_EXERCISE GOAL:_ In this exercise, print only the lines of the records below from the one with "left hip: (147, 130)" through the one with "right wrist: (149, 309)", inclusive. Pictures are not part of the copy.

*** DATA PROVIDED Section Begins ***

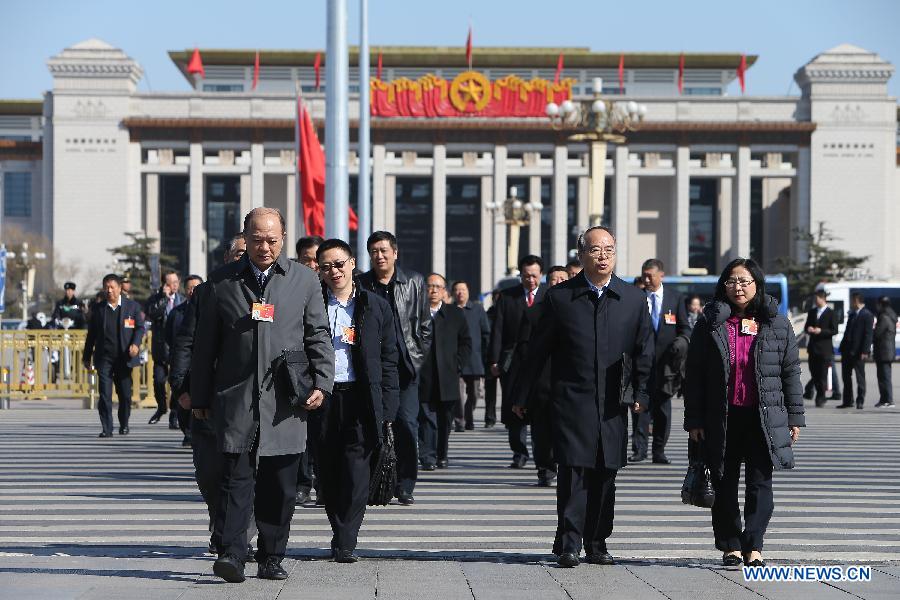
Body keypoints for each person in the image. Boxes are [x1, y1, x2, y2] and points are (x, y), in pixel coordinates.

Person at [190, 208, 334, 583]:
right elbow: (205, 346)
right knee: (235, 480)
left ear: (283, 238)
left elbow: (318, 334)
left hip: (285, 401)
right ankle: (233, 554)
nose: (264, 247)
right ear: (245, 237)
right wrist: (199, 396)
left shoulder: (303, 280)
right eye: (257, 239)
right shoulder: (221, 282)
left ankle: (271, 556)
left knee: (280, 485)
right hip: (236, 399)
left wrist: (322, 383)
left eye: (272, 240)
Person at [515, 227, 652, 567]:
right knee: (573, 474)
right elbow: (537, 351)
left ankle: (598, 541)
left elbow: (644, 352)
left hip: (613, 404)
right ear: (582, 255)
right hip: (572, 400)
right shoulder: (561, 298)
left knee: (606, 475)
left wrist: (641, 393)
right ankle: (569, 542)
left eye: (609, 249)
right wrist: (522, 395)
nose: (603, 255)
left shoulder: (633, 300)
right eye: (595, 249)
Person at [684, 257, 804, 568]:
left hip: (762, 416)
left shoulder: (777, 322)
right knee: (723, 481)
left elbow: (790, 371)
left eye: (744, 281)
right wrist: (694, 419)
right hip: (721, 416)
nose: (738, 287)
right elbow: (694, 373)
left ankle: (755, 545)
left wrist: (794, 416)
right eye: (732, 281)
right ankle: (731, 544)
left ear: (756, 285)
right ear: (723, 286)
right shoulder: (710, 321)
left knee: (760, 482)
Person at [169, 234, 257, 558]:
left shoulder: (268, 292)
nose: (245, 258)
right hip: (209, 399)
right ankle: (222, 527)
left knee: (245, 472)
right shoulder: (205, 292)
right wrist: (181, 388)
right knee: (210, 472)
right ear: (226, 259)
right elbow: (185, 343)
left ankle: (235, 538)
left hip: (250, 399)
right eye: (239, 254)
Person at [315, 239, 399, 563]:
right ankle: (340, 531)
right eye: (326, 266)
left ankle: (346, 540)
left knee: (356, 470)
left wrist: (388, 408)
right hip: (322, 397)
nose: (334, 271)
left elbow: (389, 359)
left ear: (352, 264)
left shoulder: (374, 305)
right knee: (328, 469)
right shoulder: (313, 304)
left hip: (360, 397)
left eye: (339, 264)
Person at [357, 231, 432, 505]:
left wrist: (417, 359)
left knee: (406, 426)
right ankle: (375, 481)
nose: (379, 256)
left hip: (405, 366)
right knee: (372, 426)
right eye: (374, 251)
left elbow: (424, 326)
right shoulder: (361, 284)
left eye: (384, 250)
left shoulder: (414, 281)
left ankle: (405, 483)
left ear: (395, 253)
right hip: (372, 367)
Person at [508, 266, 569, 487]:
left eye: (563, 279)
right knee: (541, 433)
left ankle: (567, 466)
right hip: (541, 384)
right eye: (553, 280)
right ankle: (545, 469)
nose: (558, 283)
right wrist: (521, 395)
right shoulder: (534, 314)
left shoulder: (581, 311)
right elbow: (525, 356)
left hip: (571, 383)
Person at [489, 255, 546, 469]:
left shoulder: (549, 296)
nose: (530, 280)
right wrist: (494, 359)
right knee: (513, 408)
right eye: (526, 276)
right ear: (520, 275)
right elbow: (498, 330)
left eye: (534, 276)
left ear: (541, 275)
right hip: (513, 362)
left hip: (541, 362)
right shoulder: (507, 297)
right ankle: (519, 452)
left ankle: (543, 453)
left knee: (540, 409)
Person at [630, 258, 689, 464]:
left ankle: (659, 451)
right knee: (640, 407)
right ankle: (639, 449)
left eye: (650, 275)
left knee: (663, 409)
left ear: (661, 275)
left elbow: (685, 329)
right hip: (640, 363)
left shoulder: (675, 298)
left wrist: (681, 343)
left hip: (666, 365)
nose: (646, 279)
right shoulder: (635, 297)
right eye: (644, 275)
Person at [418, 274, 471, 470]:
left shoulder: (455, 314)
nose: (433, 290)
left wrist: (458, 364)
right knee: (426, 418)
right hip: (424, 375)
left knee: (445, 420)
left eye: (437, 287)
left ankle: (442, 454)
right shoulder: (416, 313)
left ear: (444, 291)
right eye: (430, 286)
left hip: (447, 376)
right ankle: (428, 456)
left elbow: (466, 343)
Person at [83, 274, 145, 438]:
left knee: (125, 394)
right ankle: (107, 428)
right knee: (104, 394)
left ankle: (124, 423)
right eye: (106, 287)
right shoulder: (98, 309)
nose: (109, 290)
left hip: (124, 358)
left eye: (112, 287)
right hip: (104, 358)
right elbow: (92, 334)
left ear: (119, 288)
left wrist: (136, 344)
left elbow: (140, 328)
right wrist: (86, 356)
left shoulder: (132, 307)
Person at [293, 235, 324, 505]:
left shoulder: (337, 288)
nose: (313, 265)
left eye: (318, 260)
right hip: (298, 370)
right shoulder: (290, 287)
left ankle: (324, 483)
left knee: (324, 432)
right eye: (307, 259)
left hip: (327, 371)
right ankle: (302, 483)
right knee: (301, 431)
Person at [164, 274, 203, 447]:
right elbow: (169, 337)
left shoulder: (210, 309)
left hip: (201, 362)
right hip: (182, 362)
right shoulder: (176, 313)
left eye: (197, 287)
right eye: (189, 288)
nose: (193, 291)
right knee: (183, 398)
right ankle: (187, 432)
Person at [146, 271, 185, 427]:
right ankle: (162, 407)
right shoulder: (155, 300)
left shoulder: (183, 300)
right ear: (164, 285)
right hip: (161, 348)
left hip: (178, 349)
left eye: (176, 282)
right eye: (169, 283)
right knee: (159, 380)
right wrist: (164, 298)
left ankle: (174, 414)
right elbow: (153, 315)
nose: (173, 285)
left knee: (176, 382)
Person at [452, 280, 490, 431]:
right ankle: (460, 421)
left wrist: (488, 356)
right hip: (455, 359)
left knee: (474, 394)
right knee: (458, 394)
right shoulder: (449, 310)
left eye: (463, 289)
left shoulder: (478, 309)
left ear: (468, 292)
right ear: (453, 293)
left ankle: (469, 415)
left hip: (474, 358)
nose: (460, 292)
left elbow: (486, 333)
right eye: (457, 290)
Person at [802, 290, 839, 407]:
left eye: (817, 298)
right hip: (813, 348)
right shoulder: (812, 312)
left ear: (823, 299)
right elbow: (806, 326)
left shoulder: (831, 313)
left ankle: (821, 396)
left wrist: (821, 331)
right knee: (814, 373)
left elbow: (834, 330)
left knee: (823, 374)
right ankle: (816, 392)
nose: (815, 301)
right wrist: (809, 329)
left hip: (825, 349)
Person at [838, 292, 874, 409]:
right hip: (847, 351)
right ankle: (848, 400)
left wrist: (865, 351)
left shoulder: (867, 315)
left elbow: (868, 334)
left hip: (858, 352)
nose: (851, 303)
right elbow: (847, 332)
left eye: (852, 300)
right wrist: (842, 347)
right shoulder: (853, 314)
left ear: (857, 300)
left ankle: (860, 400)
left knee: (860, 377)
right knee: (846, 377)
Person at [873, 296, 897, 408]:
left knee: (884, 377)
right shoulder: (891, 315)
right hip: (887, 350)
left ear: (881, 304)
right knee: (884, 376)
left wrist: (872, 330)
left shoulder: (884, 317)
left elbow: (877, 333)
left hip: (884, 351)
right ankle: (884, 399)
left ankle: (888, 400)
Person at [483, 289, 501, 428]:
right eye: (496, 298)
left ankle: (508, 416)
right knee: (490, 391)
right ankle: (490, 418)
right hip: (490, 357)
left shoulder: (508, 314)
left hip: (507, 356)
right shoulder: (487, 315)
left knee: (508, 390)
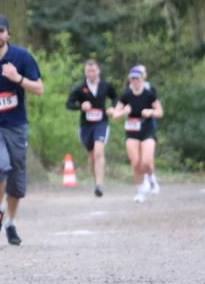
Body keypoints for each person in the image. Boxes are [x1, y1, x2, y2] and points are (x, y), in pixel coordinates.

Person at [0, 14, 44, 246]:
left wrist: (18, 78)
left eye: (1, 31)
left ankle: (10, 223)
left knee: (16, 177)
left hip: (16, 125)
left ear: (8, 34)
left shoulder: (21, 57)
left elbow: (39, 89)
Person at [66, 59, 117, 197]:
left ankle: (100, 185)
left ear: (98, 71)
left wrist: (113, 107)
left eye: (93, 70)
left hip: (101, 123)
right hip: (86, 126)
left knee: (99, 151)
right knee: (92, 157)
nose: (91, 73)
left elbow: (116, 97)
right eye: (88, 71)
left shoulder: (105, 86)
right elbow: (69, 104)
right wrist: (80, 106)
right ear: (85, 72)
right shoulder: (80, 88)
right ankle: (96, 182)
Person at [112, 66, 163, 203]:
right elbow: (115, 115)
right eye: (132, 79)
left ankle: (151, 179)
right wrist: (123, 112)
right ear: (129, 80)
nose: (135, 81)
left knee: (146, 162)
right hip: (131, 131)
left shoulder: (149, 94)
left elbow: (160, 112)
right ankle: (140, 191)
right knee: (135, 163)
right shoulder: (126, 95)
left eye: (137, 79)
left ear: (142, 79)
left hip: (147, 130)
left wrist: (151, 112)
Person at [138, 65, 159, 194]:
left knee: (147, 157)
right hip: (133, 126)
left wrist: (149, 111)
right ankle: (144, 180)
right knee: (137, 156)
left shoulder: (150, 88)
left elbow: (156, 106)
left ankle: (151, 177)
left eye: (141, 73)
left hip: (148, 123)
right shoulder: (129, 89)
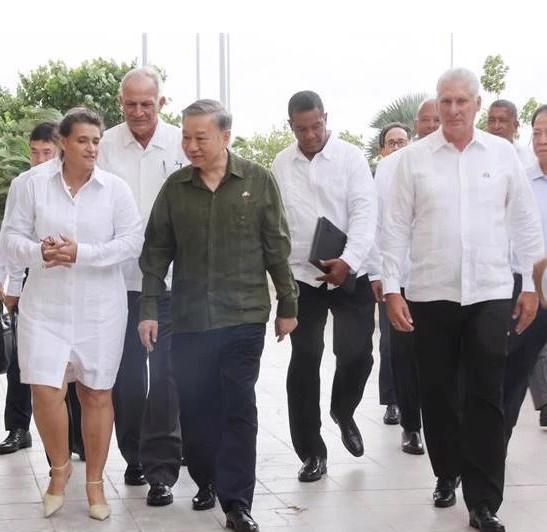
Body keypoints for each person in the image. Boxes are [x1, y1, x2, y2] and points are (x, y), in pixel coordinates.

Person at [383, 68, 543, 532]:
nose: (453, 109)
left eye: (461, 102)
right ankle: (446, 471)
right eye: (445, 101)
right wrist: (392, 288)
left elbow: (525, 222)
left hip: (491, 292)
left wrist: (531, 286)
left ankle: (484, 501)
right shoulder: (414, 160)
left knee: (484, 395)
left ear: (476, 105)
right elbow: (394, 227)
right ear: (437, 104)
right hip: (431, 294)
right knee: (436, 390)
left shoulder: (502, 155)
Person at [138, 98, 298, 532]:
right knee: (195, 409)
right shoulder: (175, 189)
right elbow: (155, 253)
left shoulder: (258, 181)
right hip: (189, 319)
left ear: (225, 136)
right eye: (186, 136)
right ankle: (205, 477)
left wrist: (288, 303)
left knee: (238, 407)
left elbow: (276, 247)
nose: (190, 145)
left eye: (200, 137)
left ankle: (237, 503)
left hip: (244, 316)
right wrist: (149, 309)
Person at [2, 107, 143, 520]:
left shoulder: (114, 189)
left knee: (96, 394)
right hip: (45, 306)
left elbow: (132, 241)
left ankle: (96, 482)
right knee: (45, 390)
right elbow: (10, 238)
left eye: (96, 141)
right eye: (82, 140)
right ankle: (59, 471)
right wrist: (39, 253)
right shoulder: (29, 185)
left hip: (101, 309)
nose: (92, 148)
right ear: (62, 142)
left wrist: (82, 253)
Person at [272, 90, 377, 482]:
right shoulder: (281, 163)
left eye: (316, 125)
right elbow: (278, 222)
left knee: (358, 354)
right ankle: (311, 452)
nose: (311, 135)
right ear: (291, 126)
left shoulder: (351, 158)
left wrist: (347, 262)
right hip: (303, 276)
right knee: (305, 359)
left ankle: (344, 408)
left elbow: (366, 215)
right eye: (302, 129)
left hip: (351, 271)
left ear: (326, 117)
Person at [97, 66, 185, 507]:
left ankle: (162, 470)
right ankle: (134, 455)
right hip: (120, 283)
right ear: (120, 103)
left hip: (171, 283)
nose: (138, 112)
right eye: (129, 104)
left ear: (161, 103)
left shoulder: (181, 142)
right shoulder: (105, 146)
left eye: (146, 104)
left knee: (167, 378)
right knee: (128, 381)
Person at [0, 122, 84, 460]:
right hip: (29, 289)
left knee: (71, 368)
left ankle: (77, 437)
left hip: (69, 292)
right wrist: (12, 289)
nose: (38, 158)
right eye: (33, 152)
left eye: (45, 152)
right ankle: (18, 428)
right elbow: (13, 243)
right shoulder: (25, 186)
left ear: (60, 149)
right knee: (24, 364)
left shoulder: (74, 187)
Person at [374, 98, 440, 455]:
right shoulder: (393, 166)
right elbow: (380, 222)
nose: (431, 126)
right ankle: (411, 426)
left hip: (447, 283)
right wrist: (381, 275)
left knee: (441, 360)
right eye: (425, 121)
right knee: (402, 355)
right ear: (417, 126)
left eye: (437, 120)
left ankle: (441, 426)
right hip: (403, 279)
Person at [505, 104, 547, 439]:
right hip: (529, 294)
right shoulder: (520, 180)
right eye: (537, 133)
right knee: (511, 378)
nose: (542, 140)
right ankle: (490, 453)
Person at [376, 121, 411, 426]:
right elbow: (374, 228)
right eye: (392, 143)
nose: (398, 147)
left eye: (403, 142)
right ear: (383, 150)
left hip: (424, 277)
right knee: (390, 342)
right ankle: (393, 400)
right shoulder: (380, 178)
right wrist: (378, 273)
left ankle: (415, 399)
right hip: (391, 275)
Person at [487, 99, 535, 166]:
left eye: (502, 121)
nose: (496, 126)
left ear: (515, 126)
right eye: (492, 120)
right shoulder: (476, 153)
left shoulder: (529, 159)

*** DATA PROVIDED Section Ends ***

_EXERCISE OUTPUT:_
left hip: (147, 130)
left wrist: (151, 112)
Person at [138, 65, 159, 194]:
left knee: (147, 157)
right hip: (133, 126)
left wrist: (149, 111)
right ankle: (144, 180)
right knee: (137, 156)
left shoulder: (150, 88)
left elbow: (156, 106)
left ankle: (151, 177)
left eye: (141, 73)
left hip: (148, 123)
right shoulder: (129, 89)
Body keypoints for each person in the image. Boxes are [x1, y1, x2, y2] and points are (x, y), in pixel coordinates.

Person at [383, 68, 543, 532]:
nose: (453, 109)
left eye: (461, 102)
right ankle: (446, 471)
right eye: (445, 101)
right wrist: (392, 288)
left elbow: (525, 222)
left hip: (491, 292)
left wrist: (531, 286)
left ankle: (484, 501)
right shoulder: (414, 160)
left knee: (484, 395)
left ear: (476, 105)
right elbow: (394, 227)
right ear: (437, 104)
right hip: (431, 294)
right knee: (436, 390)
left shoulder: (502, 155)
Person at [138, 98, 298, 532]:
right knee: (195, 409)
right shoulder: (175, 189)
right elbow: (155, 253)
left shoulder: (258, 181)
right hip: (189, 319)
left ear: (225, 136)
right eye: (186, 136)
right ankle: (205, 477)
left wrist: (288, 303)
left knee: (238, 407)
left elbow: (276, 247)
nose: (190, 145)
left eye: (200, 137)
left ankle: (237, 503)
left hip: (244, 316)
right wrist: (149, 309)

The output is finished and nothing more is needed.